Article Text
Abstract
Introduction The need for biomarkers to identify cardiac dysfunction in patients with diabetes (DM) is becoming increasingly pressing due to the global rise in disease prevalence and reducing healthcare resources to detect and manage these complications. With the risk of heart failure being 2–5 fold greater in those with diabetes, early identification of cardiac dysfunction may facilitate more timely management and reduce or delay future heart failure development. The aim of this ongoing study is to identify serum protein and micro RNA (miRNA) biomarker signatures that can be used to diagnose asymptomatic left ventricular diastolic dysfunction (LVDD) in diabetic patients.

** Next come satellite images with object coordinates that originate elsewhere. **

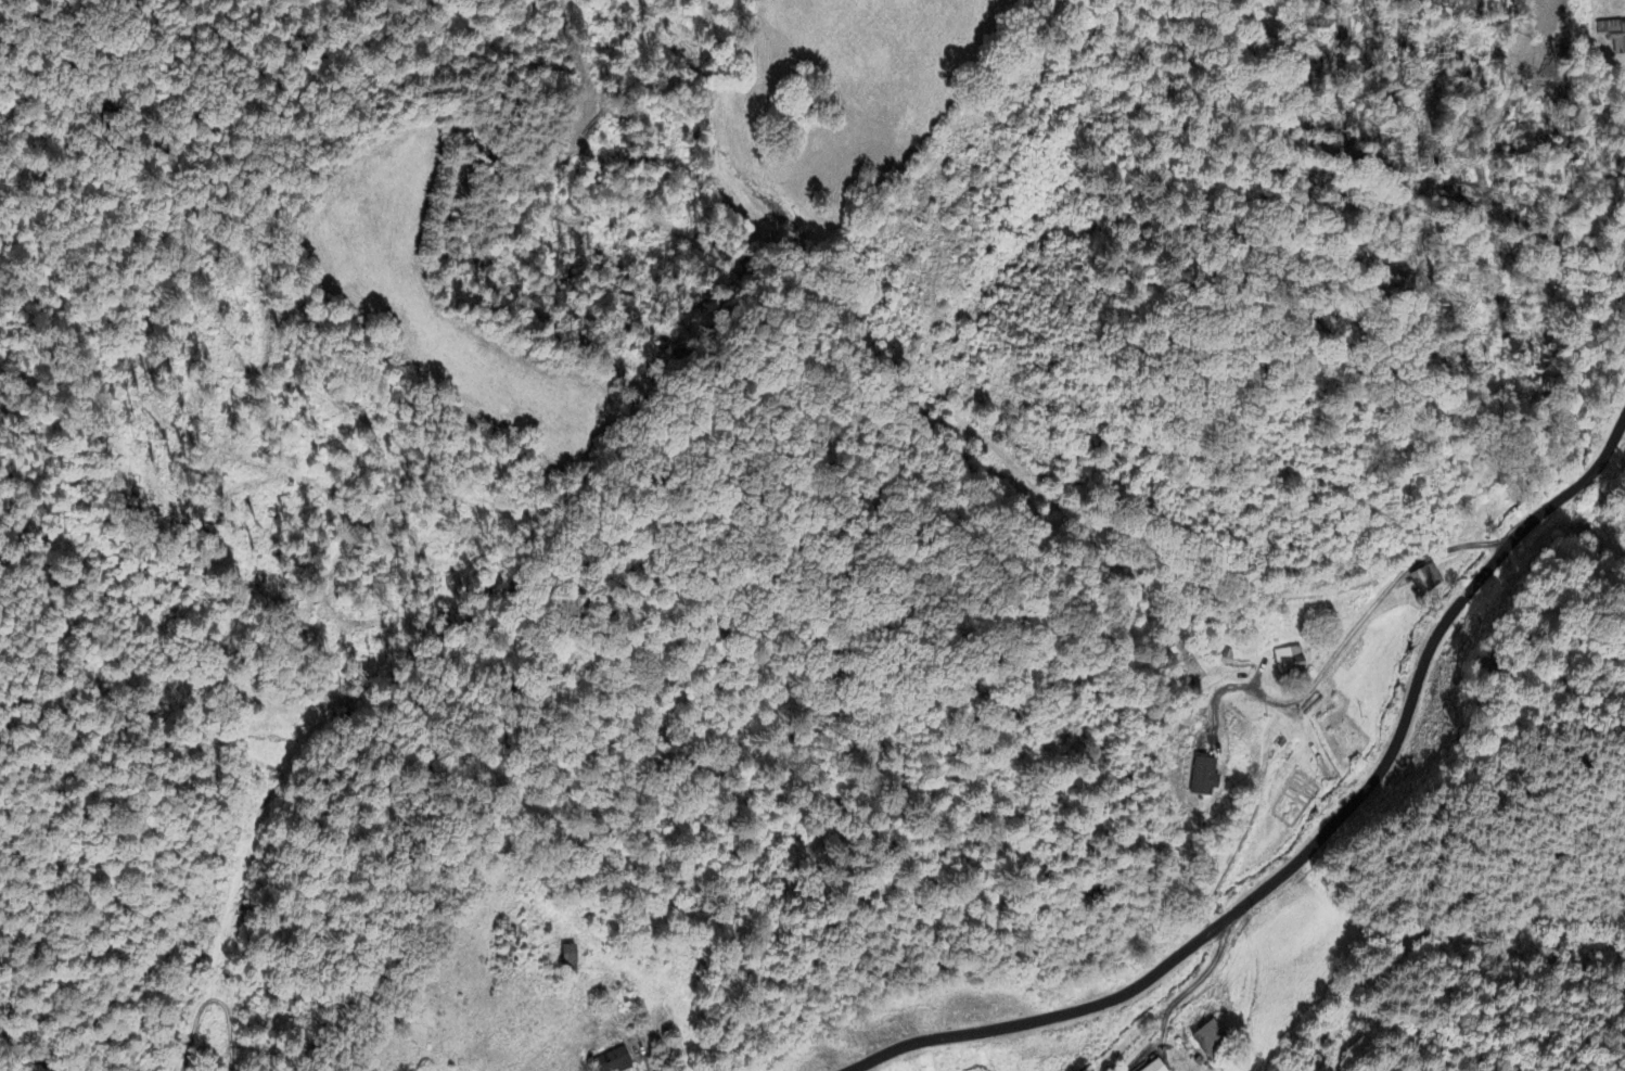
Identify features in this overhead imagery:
building: (1424, 584)
building: (1291, 661)
road: (1317, 844)
building: (574, 960)
building: (1214, 1043)
building: (615, 1061)
building: (1155, 1067)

Methods The biomarker discovery cohort consisted of a selected subset of 200 patients from within the STOP-HF population. Four pooled age- and gender-matched groups of 50 patients were analysed, with and without DM and with and without asymptomatic LVDD. LVDD was defined on echocardiography as left atrial volume index ≥34 ml/m2 and E’<10 cm/sec. For proteomics biomarker discovery, samples were enriched via immune-depletion and digested using trypsin before being run on a Q-Exactive mass spectrometer (Thermo Scientific). For miRNA analysis, Taqman array cards were used which have 745 microRNA Taqman probes on a 384-well micro-fluidic card (Applied Biosystems).
Results The proteomics and miRNA discovery analysis identified over 70 potential biomarkers that were differentially expressed in patients with both diabetes and LVDD compared with the other three discovery groups. GO-Term enrichment analysis revealed a significant involvement of processes relating to inflammation, including Humoral immune response, Complement activation, and Acute inflammatory responses (q-values: 1.00 E-30, 1.00 E-30, 1.00 E-30 respectively).
Conclusion Verification and validation of the diagnostic potential of these novel protein and miRNA biomarkers candidates may support future strategies for the early identification and monitoring of LVDD in diabetic populations. Furthermore, functional analysis and identification of disease relevance of these biomarkers could highlight new therapeutic targets, including novel anti-inflammatory approaches.